[Date Prev][Date Next][Thread Prev][Thread Next][Date Index][Thread Index]
Re: c32width gives incorrect return values in C locale
From: |
Gavin Smith |
Subject: |
Re: c32width gives incorrect return values in C locale |
Date: |
Sat, 11 Nov 2023 22:15:39 +0000 |
On Sat, Nov 11, 2023 at 09:06:41PM +0100, Bruno Haible wrote:
> [CCing bug-gnulib]
> Indeed, the c32* functions by design work only on those Unicode characters
> that can be represented as multibyte sequences in the current locale.
>
> I'll document this better in the Gnulib manual.
>
> Since you want texinfo to work on UTF-8 encoded text with characters outside
> the repertoire of the current locale, you'll need the libunistring functions,
> documented in
> <https://www.gnu.org/software/libunistring/manual/html_node/uniwidth_002eh.html>.
> Namely, replace c32width with uc_width.
Thanks, that seems to work perfectly.
I also changed c32isupper to uc_is_upper. The gnulib manual stated
(node "isupper"):
‘c32isupper’
This function operates in a locale dependent way, on 32-bit wide
characters. In order to use it, you first have to convert from
multibyte to 32-bit wide characters, using the ‘mbrtoc32’ function.

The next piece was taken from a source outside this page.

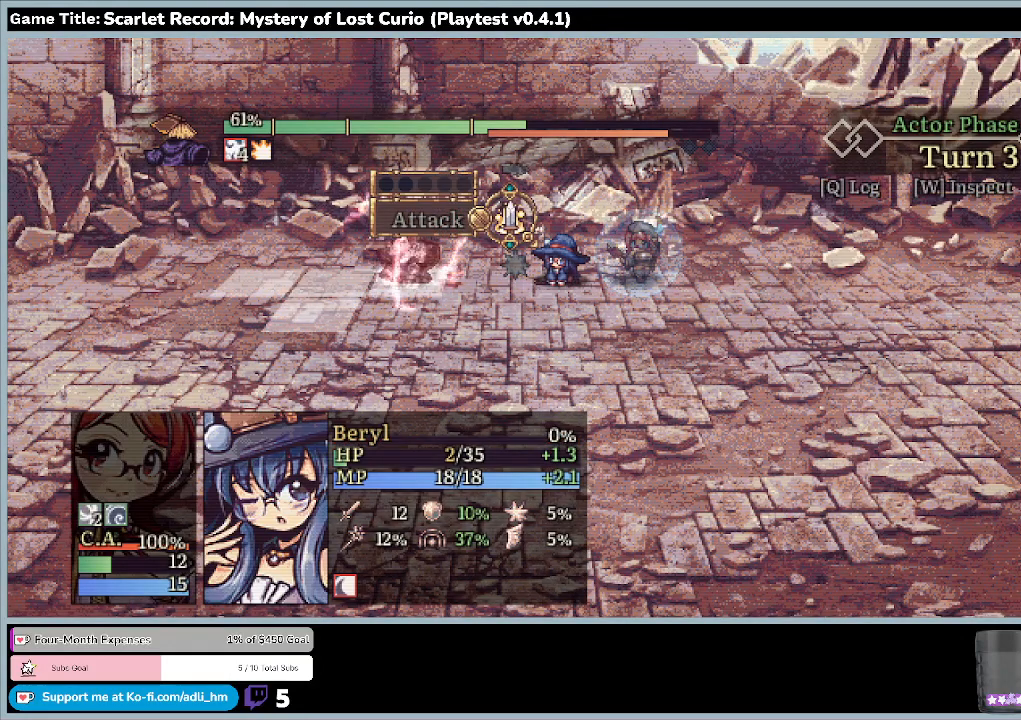
Gameplay with keyboard and mouse; each line is a JSON object with the keys and mouse buttons held at the frame after it. "events" lists presses ("down") and releases ("up") of "0", "1", "2", "3", "4", "5", "6", "7", "8", "9", "a", "alt", "b", "c", "caps_lock", "ctrl", "d", "down", "e", "escape", "f", "f1", "f2", "f3", "f4", "f5", "f6", "f7", "f8", "g", "h", "i", "j", "k", "l", "left", "m", "minus", "n", "o", "p", "q", "r", "return", "right", "s", "shift", "space", "t", "tab", "u", "up", "v", "w", "x", "y", "z", "mouse_left", "mouse_wheel" and "mouse_right" between this image and that frame as [ms after this image, input, new state], when the widget could be followed in between. "mouse_left", "mouse_wheel", "mouse_right" = the "left", "wheel", "right" buttons of the "mouse" list. No other keys are recorded. "wheel" means that the mouse wheel is clicked or scrolled. Mouse movement is not recorded.
{"keys": [], "mouse": [], "events": [[167, "down", "down"], [500, "down", "up"]]}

It is provided by the Gnulib module ‘c32isupper’.
...
‘uc_is_upper’
This function operates in a locale independent way, on Unicode
characters. It is provided by the Gnulib module
‘unictype/ctype-upper’.
- and we wanted the "locale independent way".
I did not understand why uc_width was said to be "locale dependent":
"These functions are locale dependent."
- from
<https://www.gnu.org/software/libunistring/manual/html_node/uniwidth_002eh.html#index-uc_005fwidth>.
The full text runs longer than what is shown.